Search the records below for the string "الخدمة" and copy each line where it turns up.

━━━ ENTRIES SUPPLIED ━━━

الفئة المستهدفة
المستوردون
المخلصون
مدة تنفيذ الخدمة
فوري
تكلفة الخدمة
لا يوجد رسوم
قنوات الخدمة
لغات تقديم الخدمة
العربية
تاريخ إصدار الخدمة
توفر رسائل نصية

━━━

_EXERCISE SOLUTION_
مدة تنفيذ الخدمة
تكلفة الخدمة
قنوات الخدمة
لغات تقديم الخدمة
تاريخ إصدار الخدمة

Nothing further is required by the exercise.